News started out as an acronym for Not Especially Well Scrutinized, and we hold fast to that proud tradition here at Indies Unlimited, bringing you the very finest news we could scrounge up on short notice.
Remember, there may be a test later, so here is some stuff you might want to know:
A lot of people are excited at the news that Writer’s Digest and Author Solutions have parted ways. Though what happens behind the corporate veil stays behind the corporate veil, I am less sanguine than some that this means Writer’s Digest suddenly saw the light. The reputation of Author Solutions was there to see (for anyone who cared to look) long before this unholy union took place. That did not deter WD or Random Penguin from partnership with them.

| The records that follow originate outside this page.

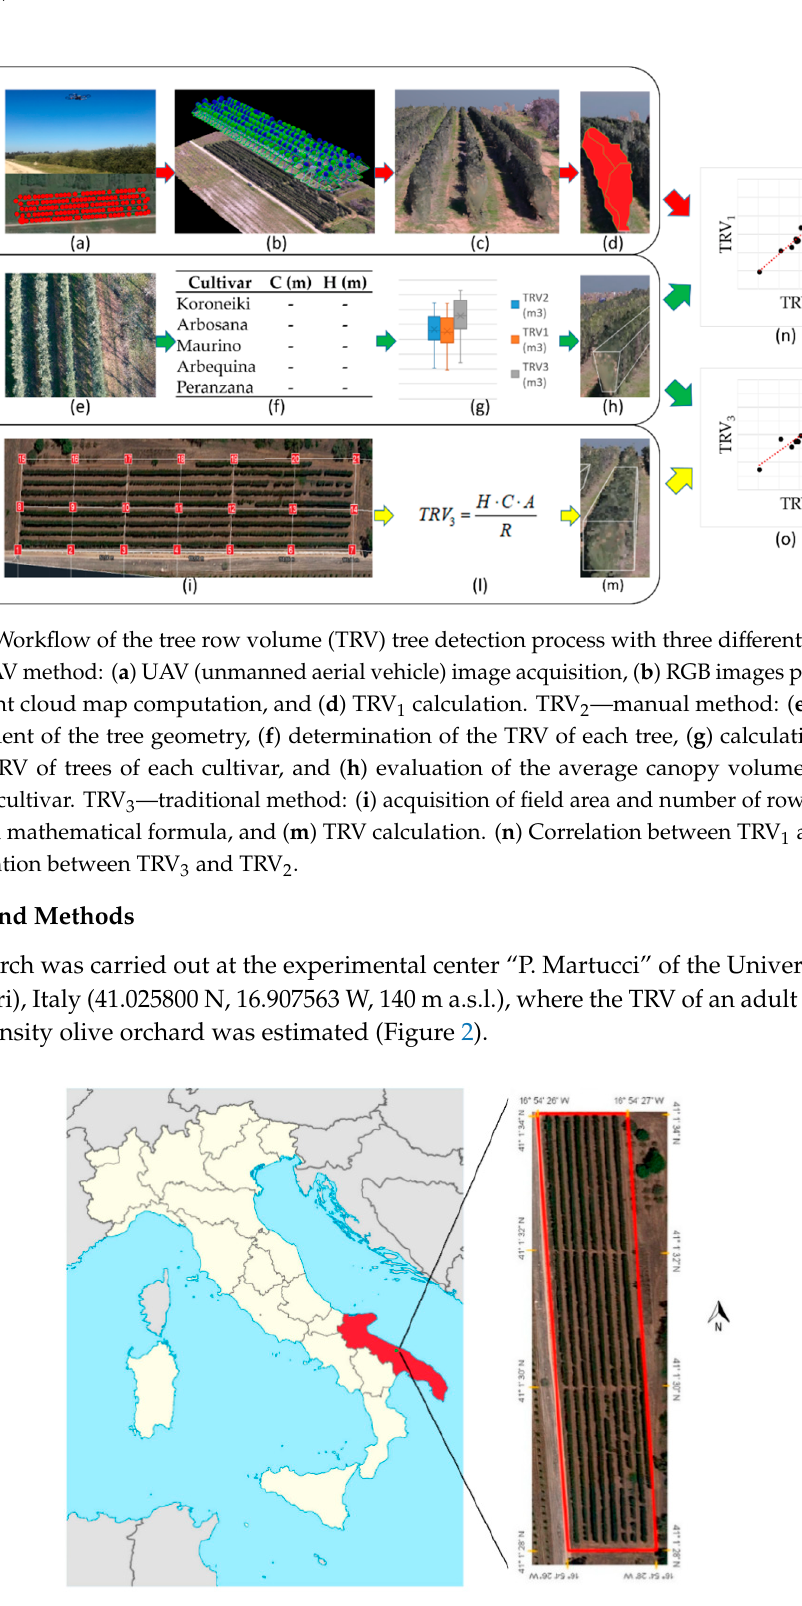
Figure 1. Workflow of the tree row volume (TRV) tree detection process with three different methods. TRV 1 —UAV method: ( a ) UAV (unmanned aerial vehicle) image acquisition, ( b ) RGB images processing, ( c ) 3D point cloud map computation, and ( d ) TRV 1 calculation. TRV 2 —manual method: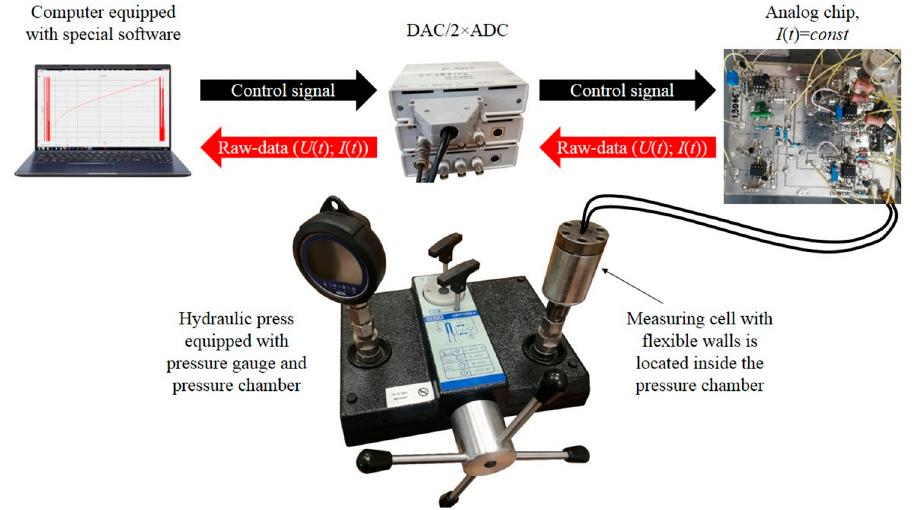
Figure 2. Block diagram of the experimental setup.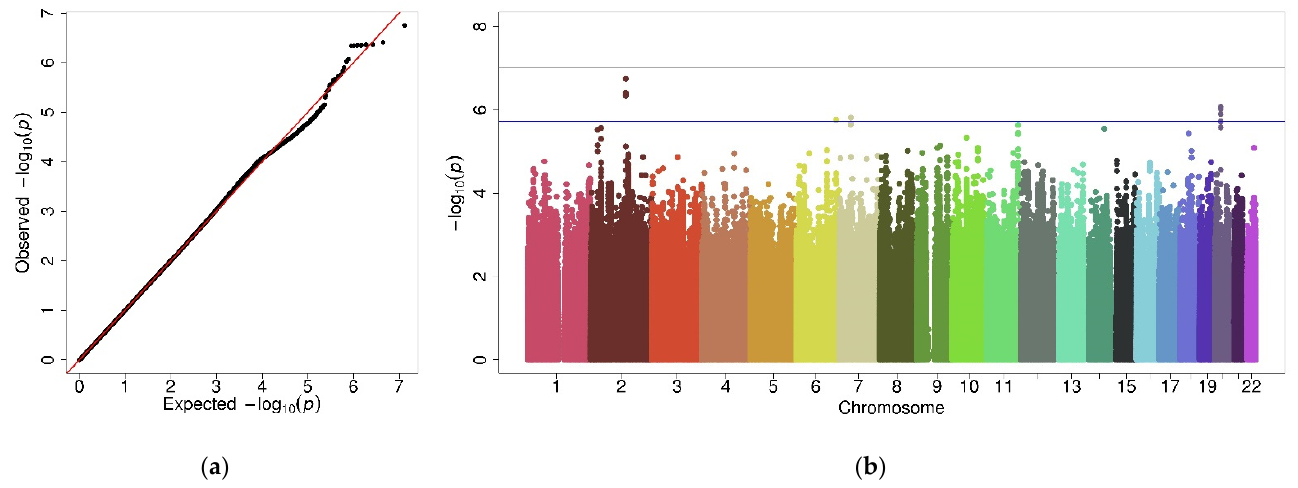
Figure 1. Graphic representation of the results from interaction GWAS. ( a ) Quantile-Quantile (Q-Q) plot showing the distribution of observed vs. expected p -values. ( b ) Manhattan plot showing the genetic variants association results. The X -axis shows the chromosomal position for each variant and the Y -axis shows a transformation of the association p -value ( − log 10 [ p -value]). The horizontal grey line shows the genome-wide significance threshold ( p = 9.4 × 10 − 8 ), and the blue line shows the suggestive significance threshold ( p = 1.9 × 10 − 6 ).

Random Penguin Solutions may have other problems, though. Big Ink, whose motto is We’re not dead yet, posted pretty flat book sales figures with declines in a number of key areas. Looks like textbooks are propping up the crumbling walls of the ink empire. What’s going to happen when the academic world goes digital?
In the meantime, the standoff between Amazon and Hachette continues, with Hachette continuing to argue from the morally superior position that Amazon should just pay them whatever Hachette says and never mind the profit margins. Here is a play in five parts that nicely sums up the conflict between Amazon and Big Ink publishing. You don’t want to miss that one.
Other people suspect Bezos is the villain in the whole affair, going so far as to speculate Amazon is going to chop the 70% royalty rate it currently pays. Even if that were true, the 35% royalty rate is still twice what most trad publishers pay. Whether Amazon pulls the trigger on that idea or not, supporting dinosaur publishers hardly seems the correct play.